* About this task:
Gather each line in the records below that contains the word "století" and copy those lines out in full. Uppercase and lowercase count as different.

* Provided information:

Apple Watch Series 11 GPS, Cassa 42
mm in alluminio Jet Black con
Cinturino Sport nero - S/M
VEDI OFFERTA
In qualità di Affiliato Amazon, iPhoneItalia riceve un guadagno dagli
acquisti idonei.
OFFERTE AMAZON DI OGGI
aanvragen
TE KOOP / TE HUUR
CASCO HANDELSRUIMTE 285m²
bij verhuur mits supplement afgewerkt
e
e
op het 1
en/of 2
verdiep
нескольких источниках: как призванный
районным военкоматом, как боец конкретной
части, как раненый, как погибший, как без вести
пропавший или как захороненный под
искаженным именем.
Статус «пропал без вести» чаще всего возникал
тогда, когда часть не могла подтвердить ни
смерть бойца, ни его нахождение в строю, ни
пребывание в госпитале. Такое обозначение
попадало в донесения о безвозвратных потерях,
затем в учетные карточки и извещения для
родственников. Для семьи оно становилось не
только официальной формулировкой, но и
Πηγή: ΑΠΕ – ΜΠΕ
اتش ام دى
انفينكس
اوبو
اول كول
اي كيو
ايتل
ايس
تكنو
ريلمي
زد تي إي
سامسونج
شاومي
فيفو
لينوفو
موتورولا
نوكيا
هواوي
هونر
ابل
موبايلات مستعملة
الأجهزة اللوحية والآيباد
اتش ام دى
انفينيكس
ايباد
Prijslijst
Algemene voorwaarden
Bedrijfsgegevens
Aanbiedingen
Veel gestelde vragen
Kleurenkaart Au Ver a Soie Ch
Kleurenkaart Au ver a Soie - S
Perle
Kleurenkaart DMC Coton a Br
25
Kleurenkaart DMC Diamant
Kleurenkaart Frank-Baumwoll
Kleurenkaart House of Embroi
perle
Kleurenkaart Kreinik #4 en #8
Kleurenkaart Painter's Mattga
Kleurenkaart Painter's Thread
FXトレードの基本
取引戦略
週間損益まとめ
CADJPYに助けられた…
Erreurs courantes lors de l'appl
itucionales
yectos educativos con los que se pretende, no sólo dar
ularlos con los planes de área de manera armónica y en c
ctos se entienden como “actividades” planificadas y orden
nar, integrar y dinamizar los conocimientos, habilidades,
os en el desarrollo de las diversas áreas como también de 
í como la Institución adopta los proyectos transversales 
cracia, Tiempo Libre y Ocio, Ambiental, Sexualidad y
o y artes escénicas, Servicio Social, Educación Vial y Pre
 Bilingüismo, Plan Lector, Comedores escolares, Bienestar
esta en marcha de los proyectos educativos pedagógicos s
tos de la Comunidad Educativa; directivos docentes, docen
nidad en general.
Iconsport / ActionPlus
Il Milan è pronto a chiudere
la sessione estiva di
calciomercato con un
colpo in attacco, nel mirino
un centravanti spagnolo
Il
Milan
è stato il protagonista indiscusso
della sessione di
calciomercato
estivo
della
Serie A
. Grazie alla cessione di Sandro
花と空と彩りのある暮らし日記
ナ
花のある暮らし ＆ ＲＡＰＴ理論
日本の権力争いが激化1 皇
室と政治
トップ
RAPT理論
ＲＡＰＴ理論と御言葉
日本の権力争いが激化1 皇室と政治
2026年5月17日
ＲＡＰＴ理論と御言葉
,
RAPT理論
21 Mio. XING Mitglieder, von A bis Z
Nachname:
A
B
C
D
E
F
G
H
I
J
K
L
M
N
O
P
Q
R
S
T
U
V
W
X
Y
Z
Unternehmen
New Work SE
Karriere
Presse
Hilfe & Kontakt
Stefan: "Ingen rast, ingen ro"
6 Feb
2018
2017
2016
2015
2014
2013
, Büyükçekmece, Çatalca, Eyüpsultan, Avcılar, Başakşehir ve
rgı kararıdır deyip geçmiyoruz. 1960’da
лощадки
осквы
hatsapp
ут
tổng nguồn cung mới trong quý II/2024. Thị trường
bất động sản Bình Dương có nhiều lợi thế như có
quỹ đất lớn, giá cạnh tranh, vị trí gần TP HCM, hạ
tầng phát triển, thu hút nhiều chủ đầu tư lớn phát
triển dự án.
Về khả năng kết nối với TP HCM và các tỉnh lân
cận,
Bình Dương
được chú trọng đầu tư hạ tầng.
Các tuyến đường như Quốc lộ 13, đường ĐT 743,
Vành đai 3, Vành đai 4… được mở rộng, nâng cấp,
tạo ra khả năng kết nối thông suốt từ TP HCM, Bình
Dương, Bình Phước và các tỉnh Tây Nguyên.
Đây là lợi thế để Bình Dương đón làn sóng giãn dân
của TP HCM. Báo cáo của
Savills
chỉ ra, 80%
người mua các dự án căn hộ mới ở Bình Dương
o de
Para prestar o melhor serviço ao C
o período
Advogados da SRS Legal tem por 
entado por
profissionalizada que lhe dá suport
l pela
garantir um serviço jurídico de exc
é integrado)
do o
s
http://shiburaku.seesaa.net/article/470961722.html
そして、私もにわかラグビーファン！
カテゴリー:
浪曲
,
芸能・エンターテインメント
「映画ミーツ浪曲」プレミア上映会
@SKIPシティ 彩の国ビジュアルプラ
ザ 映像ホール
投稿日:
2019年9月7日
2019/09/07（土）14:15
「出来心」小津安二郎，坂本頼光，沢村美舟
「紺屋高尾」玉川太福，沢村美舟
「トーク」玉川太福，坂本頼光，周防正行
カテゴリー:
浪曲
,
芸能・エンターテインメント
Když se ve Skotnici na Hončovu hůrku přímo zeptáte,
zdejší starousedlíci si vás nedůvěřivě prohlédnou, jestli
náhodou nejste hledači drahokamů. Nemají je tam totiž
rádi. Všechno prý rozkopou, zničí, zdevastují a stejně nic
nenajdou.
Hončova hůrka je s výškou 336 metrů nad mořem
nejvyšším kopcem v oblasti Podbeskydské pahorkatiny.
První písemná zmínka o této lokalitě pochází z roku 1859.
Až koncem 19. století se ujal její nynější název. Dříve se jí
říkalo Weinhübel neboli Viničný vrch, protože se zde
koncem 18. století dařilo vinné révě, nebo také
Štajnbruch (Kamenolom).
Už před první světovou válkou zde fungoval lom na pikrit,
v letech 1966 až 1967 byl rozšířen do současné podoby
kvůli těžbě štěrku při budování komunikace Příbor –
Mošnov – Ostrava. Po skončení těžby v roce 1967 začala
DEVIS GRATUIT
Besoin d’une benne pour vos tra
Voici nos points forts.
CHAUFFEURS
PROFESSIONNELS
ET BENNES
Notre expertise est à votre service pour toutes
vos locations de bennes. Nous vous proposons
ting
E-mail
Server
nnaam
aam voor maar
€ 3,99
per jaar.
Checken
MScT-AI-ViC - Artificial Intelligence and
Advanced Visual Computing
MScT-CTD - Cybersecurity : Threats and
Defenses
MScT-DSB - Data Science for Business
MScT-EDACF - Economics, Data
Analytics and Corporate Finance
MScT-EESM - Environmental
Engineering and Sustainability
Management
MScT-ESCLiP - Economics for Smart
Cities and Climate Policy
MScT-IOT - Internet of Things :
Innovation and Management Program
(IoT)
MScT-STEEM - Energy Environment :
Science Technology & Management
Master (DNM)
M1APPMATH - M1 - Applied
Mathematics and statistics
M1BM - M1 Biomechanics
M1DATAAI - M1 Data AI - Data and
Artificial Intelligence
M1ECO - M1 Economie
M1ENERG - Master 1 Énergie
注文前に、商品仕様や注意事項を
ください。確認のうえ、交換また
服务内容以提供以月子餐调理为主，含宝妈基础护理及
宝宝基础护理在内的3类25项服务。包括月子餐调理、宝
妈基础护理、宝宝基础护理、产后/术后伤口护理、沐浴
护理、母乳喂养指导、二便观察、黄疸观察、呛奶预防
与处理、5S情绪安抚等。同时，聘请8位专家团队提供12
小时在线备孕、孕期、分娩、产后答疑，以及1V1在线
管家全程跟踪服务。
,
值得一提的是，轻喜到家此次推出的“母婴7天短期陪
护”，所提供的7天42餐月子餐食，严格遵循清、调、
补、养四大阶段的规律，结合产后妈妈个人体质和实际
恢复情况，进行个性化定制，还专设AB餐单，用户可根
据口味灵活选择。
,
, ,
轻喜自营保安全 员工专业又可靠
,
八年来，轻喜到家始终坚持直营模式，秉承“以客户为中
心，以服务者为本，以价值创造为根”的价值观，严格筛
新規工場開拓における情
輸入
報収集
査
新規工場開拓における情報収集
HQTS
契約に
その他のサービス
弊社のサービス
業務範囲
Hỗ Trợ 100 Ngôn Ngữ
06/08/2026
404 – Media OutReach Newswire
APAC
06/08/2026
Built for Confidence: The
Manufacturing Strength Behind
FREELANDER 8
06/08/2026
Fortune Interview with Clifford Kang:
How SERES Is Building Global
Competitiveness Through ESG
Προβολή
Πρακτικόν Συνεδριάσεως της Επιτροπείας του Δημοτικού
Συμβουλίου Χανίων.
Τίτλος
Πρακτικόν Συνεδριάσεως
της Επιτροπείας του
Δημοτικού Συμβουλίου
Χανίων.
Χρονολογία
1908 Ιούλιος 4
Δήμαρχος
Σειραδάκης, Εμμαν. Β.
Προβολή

* Written reply:
Až koncem 19. století se ujal její nynější název. Dříve se jí
koncem 18. století dařilo vinné révě, nebo také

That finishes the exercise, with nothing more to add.